**Exercise brief**:
Every record is to be restated exactly, with nothing left out.

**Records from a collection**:
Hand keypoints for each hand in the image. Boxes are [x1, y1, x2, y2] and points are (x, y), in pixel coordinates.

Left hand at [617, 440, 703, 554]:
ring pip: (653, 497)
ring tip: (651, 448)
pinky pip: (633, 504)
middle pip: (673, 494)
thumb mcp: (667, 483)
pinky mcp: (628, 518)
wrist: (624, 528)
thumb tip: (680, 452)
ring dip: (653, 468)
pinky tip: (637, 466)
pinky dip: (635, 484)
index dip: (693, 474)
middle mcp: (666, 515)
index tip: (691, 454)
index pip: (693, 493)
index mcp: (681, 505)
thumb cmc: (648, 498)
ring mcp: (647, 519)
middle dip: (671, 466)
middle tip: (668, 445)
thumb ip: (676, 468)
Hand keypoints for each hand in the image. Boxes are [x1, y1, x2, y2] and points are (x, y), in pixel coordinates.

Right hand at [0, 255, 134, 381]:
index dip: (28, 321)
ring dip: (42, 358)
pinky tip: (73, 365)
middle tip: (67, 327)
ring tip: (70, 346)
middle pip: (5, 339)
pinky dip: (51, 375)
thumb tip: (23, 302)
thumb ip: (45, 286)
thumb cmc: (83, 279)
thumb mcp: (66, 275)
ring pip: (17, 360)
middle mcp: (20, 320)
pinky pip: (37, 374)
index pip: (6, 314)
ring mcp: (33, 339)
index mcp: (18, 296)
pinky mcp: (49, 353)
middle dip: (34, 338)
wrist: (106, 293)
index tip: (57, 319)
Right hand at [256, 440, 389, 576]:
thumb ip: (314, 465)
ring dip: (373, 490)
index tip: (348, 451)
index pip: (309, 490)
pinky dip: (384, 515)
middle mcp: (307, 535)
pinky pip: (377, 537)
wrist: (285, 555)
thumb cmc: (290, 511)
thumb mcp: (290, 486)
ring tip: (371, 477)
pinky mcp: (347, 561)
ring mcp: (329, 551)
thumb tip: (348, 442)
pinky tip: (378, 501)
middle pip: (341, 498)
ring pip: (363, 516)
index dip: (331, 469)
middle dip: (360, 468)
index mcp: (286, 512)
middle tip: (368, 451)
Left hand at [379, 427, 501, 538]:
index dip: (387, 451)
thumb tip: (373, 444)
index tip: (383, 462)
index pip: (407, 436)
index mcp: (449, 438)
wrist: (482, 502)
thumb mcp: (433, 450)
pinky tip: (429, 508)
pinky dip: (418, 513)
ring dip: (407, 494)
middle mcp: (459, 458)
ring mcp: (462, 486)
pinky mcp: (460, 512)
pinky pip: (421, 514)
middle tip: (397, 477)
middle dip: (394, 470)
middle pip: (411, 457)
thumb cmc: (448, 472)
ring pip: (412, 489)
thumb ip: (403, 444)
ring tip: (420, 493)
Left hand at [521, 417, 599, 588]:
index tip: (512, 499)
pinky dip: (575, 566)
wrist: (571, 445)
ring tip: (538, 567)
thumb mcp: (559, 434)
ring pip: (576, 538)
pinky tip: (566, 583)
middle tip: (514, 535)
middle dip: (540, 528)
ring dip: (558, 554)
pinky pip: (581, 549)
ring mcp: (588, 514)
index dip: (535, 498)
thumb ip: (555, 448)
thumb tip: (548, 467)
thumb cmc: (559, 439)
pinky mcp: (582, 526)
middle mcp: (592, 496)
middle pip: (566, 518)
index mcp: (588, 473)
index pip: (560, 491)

**Answer box**:
Hand keypoints for each hand in the image. Boxes are [x1, y1, x2, y2] and points are (x, y), in pixel coordinates.

Left hand at [617, 440, 703, 554]:
ring pip: (653, 497)
ring tip: (651, 448)
pinky pip: (633, 504)
middle pip: (673, 494)
thumb mcp: (667, 483)
pinky mcp: (628, 518)
wrist: (624, 528)
thumb tip: (680, 452)
ring dip: (653, 468)
pinky tip: (637, 466)
pinky dip: (635, 484)
index dip: (693, 474)
middle mcp: (666, 515)
index tip: (691, 454)
index pip: (693, 493)
index mcp: (681, 505)
thumb cmc: (648, 498)
ring mcp: (647, 519)
middle dip: (671, 466)
middle tip: (668, 445)
thumb ip: (676, 468)
Hand keypoints for each hand in the image. Boxes are [x1, y1, x2, y2] and points are (x, y), in pixel coordinates.

Right hand at [0, 255, 134, 381]:
index dip: (28, 321)
ring dip: (42, 358)
pinky tip: (73, 365)
middle tip: (67, 327)
ring tip: (70, 346)
middle pip: (5, 339)
pinky dip: (51, 375)
thumb tip: (23, 302)
thumb ip: (45, 286)
thumb cmc: (83, 279)
thumb mcp: (66, 275)
ring pip: (17, 360)
middle mcp: (20, 320)
pinky pip: (37, 374)
index pip: (6, 314)
ring mcp: (33, 339)
index mcp: (18, 296)
pinky mcp: (49, 353)
middle dip: (34, 338)
wrist: (106, 293)
index tip: (57, 319)
Right hand at [256, 440, 389, 576]:
thumb ip: (314, 465)
ring dip: (373, 490)
index tip: (348, 451)
index pip: (309, 490)
pinky dip: (384, 515)
middle mcp: (307, 535)
pinky pip: (377, 537)
wrist: (285, 555)
thumb cmc: (290, 511)
thumb mcp: (290, 486)
ring tip: (371, 477)
pinky mcp: (347, 561)
ring mcp: (329, 551)
thumb tip: (348, 442)
pinky tip: (378, 501)
middle pip: (341, 498)
ring pip: (363, 516)
index dip: (331, 469)
middle dip: (360, 468)
index mcp: (286, 512)
middle tip: (368, 451)
Left hand at [379, 427, 501, 538]:
index dip: (387, 451)
thumb tip: (373, 444)
index tip: (383, 462)
index pip: (407, 436)
index mcp: (449, 438)
wrist: (482, 502)
thumb mcp: (433, 450)
pinky tip: (429, 508)
pinky dip: (418, 513)
ring dip: (407, 494)
middle mcp: (459, 458)
ring mcp: (462, 486)
pinky mcp: (460, 512)
pinky pip: (421, 514)
middle tip: (397, 477)
middle dip: (394, 470)
middle pip: (411, 457)
thumb cmc: (448, 472)
ring pip: (412, 489)
thumb ip: (403, 444)
ring tip: (420, 493)
Left hand at [521, 417, 599, 588]:
index tip: (512, 499)
pinky dip: (575, 566)
wrist: (571, 445)
ring tip: (538, 567)
thumb mcp: (559, 434)
ring pip: (576, 538)
pinky tip: (566, 583)
middle tip: (514, 535)
middle dip: (540, 528)
ring dip: (558, 554)
pinky pip: (581, 549)
ring mcp: (588, 514)
index dip: (535, 498)
thumb ip: (555, 448)
thumb tip: (548, 467)
thumb cmc: (559, 439)
pinky mcp: (582, 526)
middle mcp: (592, 496)
middle pip: (566, 518)
index mcp: (588, 473)
index pip: (560, 491)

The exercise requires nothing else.